→ Problem requirements
Reproduce word for word everything in the OECD text from "The OECD positions" down to "and emerging economies.".

→ Given text
□ □ □ □ □ □ □

The OECD positions itself as an international organisation that works on international standard-setting, sitting “at the heart of international cooperation.” It in fact only represents a small percentage of countries and is demonstrably not representative of low or middle income countries.

  • The OECD’s own articles require it to prioritise member states. The OECD is simply not capable of playing a globally inclusive role because it was never constituted to do so.
  • The OECD has 38 member countries – compared to the UN’s 196.
  • Its members consist of high income countries with developed economies. None of their member countries are classified as low or middle income economies.
  • The organisation’s decision-making processes do not involve or represent the interests of low and middle income countries and emerging economies.
  • In 2013 the OECD established its Base Erosion and Profit Shifting initiative.
  • It failed to deliver any meaningful reforms.
  • Lower income countries were then invited to participate in an “inclusive” framework process – but which required countries to accept the first BEPS without any say.
  • In 2019 BEPS 2 started with the “inclusive” framework giving a workplan to evaluate a multilateral G24 proposal for a comprehensive shift to unitary taxation, along with two other proposals from other countries including the US and UK.

□ □ □ □ □ □ □

→ Stored data
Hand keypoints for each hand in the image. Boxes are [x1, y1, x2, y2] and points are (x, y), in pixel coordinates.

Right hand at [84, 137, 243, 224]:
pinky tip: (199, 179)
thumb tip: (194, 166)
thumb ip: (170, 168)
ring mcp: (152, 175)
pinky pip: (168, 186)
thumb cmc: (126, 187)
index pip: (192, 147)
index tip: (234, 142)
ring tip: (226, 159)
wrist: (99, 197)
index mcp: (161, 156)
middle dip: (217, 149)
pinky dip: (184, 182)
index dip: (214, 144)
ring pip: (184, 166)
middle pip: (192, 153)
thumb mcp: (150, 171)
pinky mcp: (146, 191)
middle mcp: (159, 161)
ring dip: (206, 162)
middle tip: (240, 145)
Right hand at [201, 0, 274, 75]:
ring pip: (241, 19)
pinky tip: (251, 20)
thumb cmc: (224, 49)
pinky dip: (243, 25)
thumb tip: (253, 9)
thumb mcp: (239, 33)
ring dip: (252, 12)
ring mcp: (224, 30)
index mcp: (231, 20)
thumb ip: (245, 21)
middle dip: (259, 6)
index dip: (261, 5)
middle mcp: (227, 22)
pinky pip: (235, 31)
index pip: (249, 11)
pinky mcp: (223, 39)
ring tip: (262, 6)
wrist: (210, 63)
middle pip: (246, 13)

□ □ □ □ □ □ □

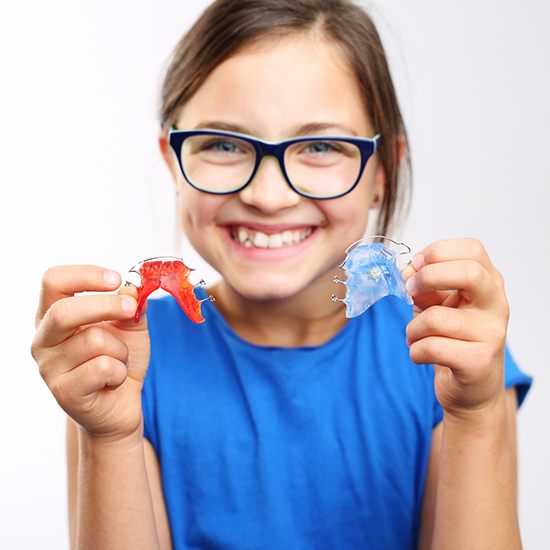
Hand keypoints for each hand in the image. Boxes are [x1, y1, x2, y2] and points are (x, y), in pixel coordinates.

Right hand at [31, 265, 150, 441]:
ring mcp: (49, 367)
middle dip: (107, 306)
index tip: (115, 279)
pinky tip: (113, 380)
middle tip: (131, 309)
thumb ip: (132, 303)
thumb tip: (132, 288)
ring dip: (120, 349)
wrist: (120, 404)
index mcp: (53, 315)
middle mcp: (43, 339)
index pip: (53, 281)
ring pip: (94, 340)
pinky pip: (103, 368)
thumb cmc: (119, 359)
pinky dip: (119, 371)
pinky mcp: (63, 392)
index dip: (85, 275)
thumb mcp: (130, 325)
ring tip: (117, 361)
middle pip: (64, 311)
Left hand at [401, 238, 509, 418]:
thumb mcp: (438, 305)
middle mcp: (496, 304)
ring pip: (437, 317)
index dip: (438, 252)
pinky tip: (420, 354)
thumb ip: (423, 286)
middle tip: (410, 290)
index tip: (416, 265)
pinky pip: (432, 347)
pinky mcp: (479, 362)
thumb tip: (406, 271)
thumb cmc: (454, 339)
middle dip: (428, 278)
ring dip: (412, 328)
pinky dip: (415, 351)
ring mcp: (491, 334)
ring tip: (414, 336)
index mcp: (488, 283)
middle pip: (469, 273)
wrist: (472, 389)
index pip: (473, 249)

□ □ □ □ □ □ □

→ Result of this task
The OECD positions itself as an international organisation that works on international standard-setting, sitting “at the heart of international cooperation.” It in fact only represents a small percentage of countries and is demonstrably not representative of low or middle income countries.

  • The OECD’s own articles require it to prioritise member states. The OECD is simply not capable of playing a globally inclusive role because it was never constituted to do so.
  • The OECD has 38 member countries – compared to the UN’s 196.
  • Its members consist of high income countries with developed economies. None of their member countries are classified as low or middle income economies.
  • The organisation’s decision-making processes do not involve or represent the interests of low and middle income countries and emerging economies.